Having mastered his trade, Bob left Mosher in 1968 to open his own steel fabrication business, Jackson Steel Company, also in San Antonio. He owned and operated Jackson Steel for thirty-eight years providing custom fabricated steel for projects internationally as well as throughout the United States. His company was among the first, if not the first, such company in Texas, to hold certification from the American Institute of Steel Construction (AISC) in categories I and II, which allowed Jackson Steel to bid jobs for governmental entities as well as those in the private sector. It would be difficult to tour San Antonio and not run headlong into a structure owing its permanence to Jackson Steel Company. In addition to the many contributions Jackson Steel has made,  Jackson Steel supplied steel for the construction of the Clayton W. Williams, Jr. Alumni Center on campus.

While a comprehensive listing would be far too lengthy, one can find Jackson Steel stamped on the structural steel components of edifices at Trinity University, University of the Incarnate Word, San Antonio Museum of Art, Hemisfair Plaza, and the pedestrian bridge spanning the San Antonio River in the historic King William district. In 1984, a project warranting national news unfolded in San Antonio which involved moving a 3.2 million pound, historic hotel one half-mile through downtown streets and across a San Antonio River bridge. The move took six days, 300 laborers, and is recognized by Guinness Book of World Records as the heaviest hotel ever moved. Jackson Steel provided the steel beams and trusses which supported both the Fairmount Hotel and the Market Street bridge during that move. Bob was passionate in his pursuit of perfection in the work his company performed.
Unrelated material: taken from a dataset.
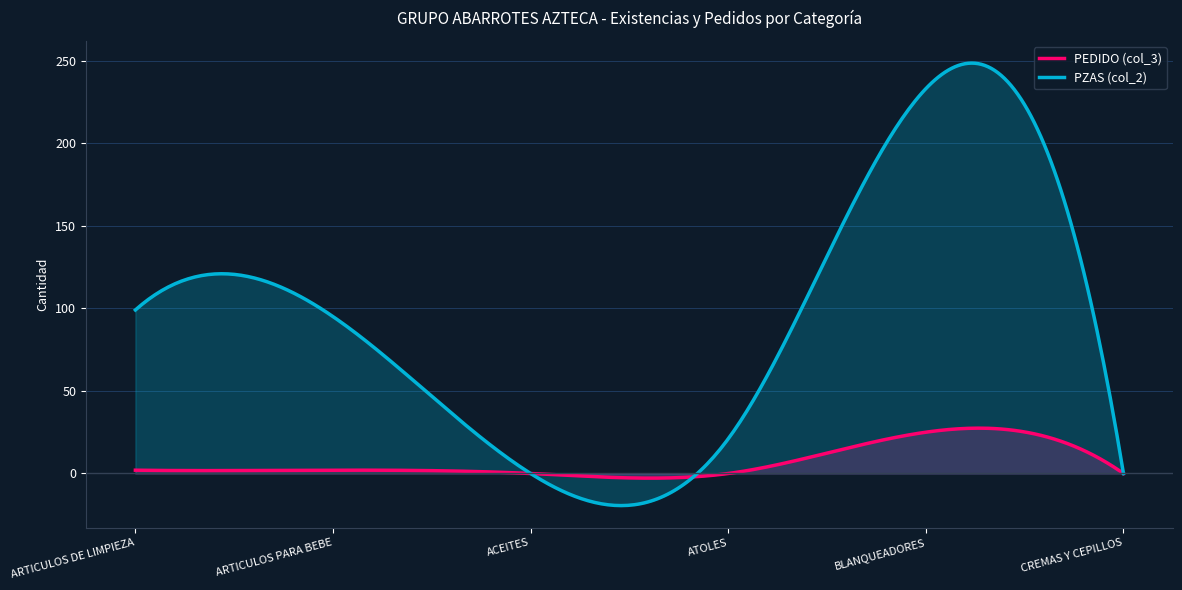

Reading right to left, extract all data points from this chart.

PEDIDO (col_3): CREMAS Y CEPILLOS=0	BLANQUEADORES=25	ATOLES=0	ACEITES=0	ARTICULOS PARA BEBE=2	ARTICULOS DE LIMPIEZA=2
PZAS (col_2): CREMAS Y CEPILLOS=0	BLANQUEADORES=233	ATOLES=21	ACEITES=0	ARTICULOS PARA BEBE=95	ARTICULOS DE LIMPIEZA=99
He was equally passionate in his love for Texas A&M and Aggie football, for deer, dove and quail hunting, golfing with his friends, and catching speckled trout from his private pier on Baffin Bay. He enjoyed the challenge of restoring vintage homes and buildings to their former glory. Together, he and his wife restored a stately, turn of the century multi-story house in Floresville, Texas which, shortly thereafter, became a featured location in the movie "Sugarland Express". Bob never turned down an opportunity to slide into a chair around a poker table whereupon he dismissed the "shoe clerks" with rapid ease but with compassionate humor. He was preceded in death by his wife of 58 years, Betty Jo (Davis) Jackson and son, William Craig Jackson.

He is survived by daughter Jeanette Jackson Davidson (Jim Ross '67), son Robert O. Jackson, JR., daughter Paulette Jackson Heimer (Larry '75), seven grandchildren including Heather Lea Montgomery '91 (Monty '82), and Dr. John Madison Davidson '96 and 2001 (DVM) (D'Ann '97); and thirteen great grandchildren including Mia Madeleine Montgomery '20 and Claire D'Ann Davidson '24.